» What you will do
When you transcribe the records that follow, reproduce each line exactly as given.

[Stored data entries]
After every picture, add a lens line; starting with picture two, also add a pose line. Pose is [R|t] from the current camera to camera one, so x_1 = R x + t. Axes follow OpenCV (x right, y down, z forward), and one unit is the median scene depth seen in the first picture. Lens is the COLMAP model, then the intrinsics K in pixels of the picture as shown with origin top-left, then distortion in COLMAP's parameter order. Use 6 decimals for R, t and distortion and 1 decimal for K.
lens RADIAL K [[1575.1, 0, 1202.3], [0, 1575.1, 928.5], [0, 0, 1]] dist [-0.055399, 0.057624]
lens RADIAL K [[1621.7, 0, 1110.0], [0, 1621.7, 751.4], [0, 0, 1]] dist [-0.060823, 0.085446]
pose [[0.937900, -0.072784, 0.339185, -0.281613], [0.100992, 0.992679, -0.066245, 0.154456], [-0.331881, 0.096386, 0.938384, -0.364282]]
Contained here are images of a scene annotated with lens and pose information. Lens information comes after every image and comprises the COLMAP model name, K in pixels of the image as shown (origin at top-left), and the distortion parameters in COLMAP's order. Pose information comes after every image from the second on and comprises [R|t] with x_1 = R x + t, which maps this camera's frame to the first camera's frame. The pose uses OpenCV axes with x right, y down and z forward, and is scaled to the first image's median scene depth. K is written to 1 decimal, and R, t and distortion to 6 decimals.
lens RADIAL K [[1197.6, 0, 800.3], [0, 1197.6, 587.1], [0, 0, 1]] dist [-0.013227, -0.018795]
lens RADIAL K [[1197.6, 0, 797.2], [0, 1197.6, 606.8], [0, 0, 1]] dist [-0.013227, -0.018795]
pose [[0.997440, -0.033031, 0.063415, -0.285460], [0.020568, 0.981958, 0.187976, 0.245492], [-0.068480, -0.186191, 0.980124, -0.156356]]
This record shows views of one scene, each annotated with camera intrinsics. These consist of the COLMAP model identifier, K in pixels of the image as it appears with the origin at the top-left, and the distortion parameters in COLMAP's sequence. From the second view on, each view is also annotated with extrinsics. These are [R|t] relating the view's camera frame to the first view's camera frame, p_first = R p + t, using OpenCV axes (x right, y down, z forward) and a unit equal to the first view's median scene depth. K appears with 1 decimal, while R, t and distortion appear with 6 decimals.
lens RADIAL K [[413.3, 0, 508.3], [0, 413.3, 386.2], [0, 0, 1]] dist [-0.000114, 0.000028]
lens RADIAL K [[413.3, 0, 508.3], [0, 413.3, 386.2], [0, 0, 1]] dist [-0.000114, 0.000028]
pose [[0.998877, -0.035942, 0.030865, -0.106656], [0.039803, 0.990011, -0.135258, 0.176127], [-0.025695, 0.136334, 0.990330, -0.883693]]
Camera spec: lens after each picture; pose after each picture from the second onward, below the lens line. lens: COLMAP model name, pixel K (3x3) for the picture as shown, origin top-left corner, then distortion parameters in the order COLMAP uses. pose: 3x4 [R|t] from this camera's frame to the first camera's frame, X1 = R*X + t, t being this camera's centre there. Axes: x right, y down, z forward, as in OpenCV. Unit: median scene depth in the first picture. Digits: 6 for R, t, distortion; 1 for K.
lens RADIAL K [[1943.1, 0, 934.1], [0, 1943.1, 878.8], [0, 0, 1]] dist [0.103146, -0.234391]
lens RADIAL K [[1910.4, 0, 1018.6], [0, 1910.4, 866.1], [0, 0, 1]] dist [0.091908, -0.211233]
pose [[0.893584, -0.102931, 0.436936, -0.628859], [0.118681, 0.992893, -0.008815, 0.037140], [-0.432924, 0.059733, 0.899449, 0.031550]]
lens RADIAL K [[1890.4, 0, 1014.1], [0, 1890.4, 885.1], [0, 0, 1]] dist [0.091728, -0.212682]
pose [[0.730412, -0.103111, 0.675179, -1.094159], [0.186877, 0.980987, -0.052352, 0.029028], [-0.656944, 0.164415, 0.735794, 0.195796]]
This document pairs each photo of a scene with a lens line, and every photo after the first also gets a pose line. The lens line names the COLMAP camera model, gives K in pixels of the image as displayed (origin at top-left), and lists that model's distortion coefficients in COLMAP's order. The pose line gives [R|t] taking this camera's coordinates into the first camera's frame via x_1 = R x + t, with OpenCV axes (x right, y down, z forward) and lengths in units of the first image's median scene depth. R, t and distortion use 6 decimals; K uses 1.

» Solution to the exercise
After every picture, add a lens line; starting with picture two, also add a pose line. Pose is [R|t] from the current camera to camera one, so x_1 = R x + t. Axes follow OpenCV (x right, y down, z forward), and one unit is the median scene depth seen in the first picture. Lens is the COLMAP model, then the intrinsics K in pixels of the picture as shown with origin top-left, then distortion in COLMAP's parameter order. Use 6 decimals for R, t and distortion and 1 decimal for K.
lens RADIAL K [[1575.1, 0, 1202.3], [0, 1575.1, 928.5], [0, 0, 1]] dist [-0.055399, 0.057624]
lens RADIAL K [[1621.7, 0, 1110.0], [0, 1621.7, 751.4], [0, 0, 1]] dist [-0.060823, 0.085446]
pose [[0.937900, -0.072784, 0.339185, -0.281613], [0.100992, 0.992679, -0.066245, 0.154456], [-0.331881, 0.096386, 0.938384, -0.364282]]
Contained here are images of a scene annotated with lens and pose information. Lens information comes after every image and comprises the COLMAP model name, K in pixels of the image as shown (origin at top-left), and the distortion parameters in COLMAP's order. Pose information comes after every image from the second on and comprises [R|t] with x_1 = R x + t, which maps this camera's frame to the first camera's frame. The pose uses OpenCV axes with x right, y down and z forward, and is scaled to the first image's median scene depth. K is written to 1 decimal, and R, t and distortion to 6 decimals.
lens RADIAL K [[1197.6, 0, 800.3], [0, 1197.6, 587.1], [0, 0, 1]] dist [-0.013227, -0.018795]
lens RADIAL K [[1197.6, 0, 797.2], [0, 1197.6, 606.8], [0, 0, 1]] dist [-0.013227, -0.018795]
pose [[0.997440, -0.033031, 0.063415, -0.285460], [0.020568, 0.981958, 0.187976, 0.245492], [-0.068480, -0.186191, 0.980124, -0.156356]]
This record shows views of one scene, each annotated with camera intrinsics. These consist of the COLMAP model identifier, K in pixels of the image as it appears with the origin at the top-left, and the distortion parameters in COLMAP's sequence. From the second view on, each view is also annotated with extrinsics. These are [R|t] relating the view's camera frame to the first view's camera frame, p_first = R p + t, using OpenCV axes (x right, y down, z forward) and a unit equal to the first view's median scene depth. K appears with 1 decimal, while R, t and distortion appear with 6 decimals.
lens RADIAL K [[413.3, 0, 508.3], [0, 413.3, 386.2], [0, 0, 1]] dist [-0.000114, 0.000028]
lens RADIAL K [[413.3, 0, 508.3], [0, 413.3, 386.2], [0, 0, 1]] dist [-0.000114, 0.000028]
pose [[0.998877, -0.035942, 0.030865, -0.106656], [0.039803, 0.990011, -0.135258, 0.176127], [-0.025695, 0.136334, 0.990330, -0.883693]]
Camera spec: lens after each picture; pose after each picture from the second onward, below the lens line. lens: COLMAP model name, pixel K (3x3) for the picture as shown, origin top-left corner, then distortion parameters in the order COLMAP uses. pose: 3x4 [R|t] from this camera's frame to the first camera's frame, X1 = R*X + t, t being this camera's centre there. Axes: x right, y down, z forward, as in OpenCV. Unit: median scene depth in the first picture. Digits: 6 for R, t, distortion; 1 for K.
lens RADIAL K [[1943.1, 0, 934.1], [0, 1943.1, 878.8], [0, 0, 1]] dist [0.103146, -0.234391]
lens RADIAL K [[1910.4, 0, 1018.6], [0, 1910.4, 866.1], [0, 0, 1]] dist [0.091908, -0.211233]
pose [[0.893584, -0.102931, 0.436936, -0.628859], [0.118681, 0.992893, -0.008815, 0.037140], [-0.432924, 0.059733, 0.899449, 0.031550]]
lens RADIAL K [[1890.4, 0, 1014.1], [0, 1890.4, 885.1], [0, 0, 1]] dist [0.091728, -0.212682]
pose [[0.730412, -0.103111, 0.675179, -1.094159], [0.186877, 0.980987, -0.052352, 0.029028], [-0.656944, 0.164415, 0.735794, 0.195796]]
This document pairs each photo of a scene with a lens line, and every photo after the first also gets a pose line. The lens line names the COLMAP camera model, gives K in pixels of the image as displayed (origin at top-left), and lists that model's distortion coefficients in COLMAP's order. The pose line gives [R|t] taking this camera's coordinates into the first camera's frame via x_1 = R x + t, with OpenCV axes (x right, y down, z forward) and lengths in units of the first image's median scene depth. R, t and distortion use 6 decimals; K uses 1.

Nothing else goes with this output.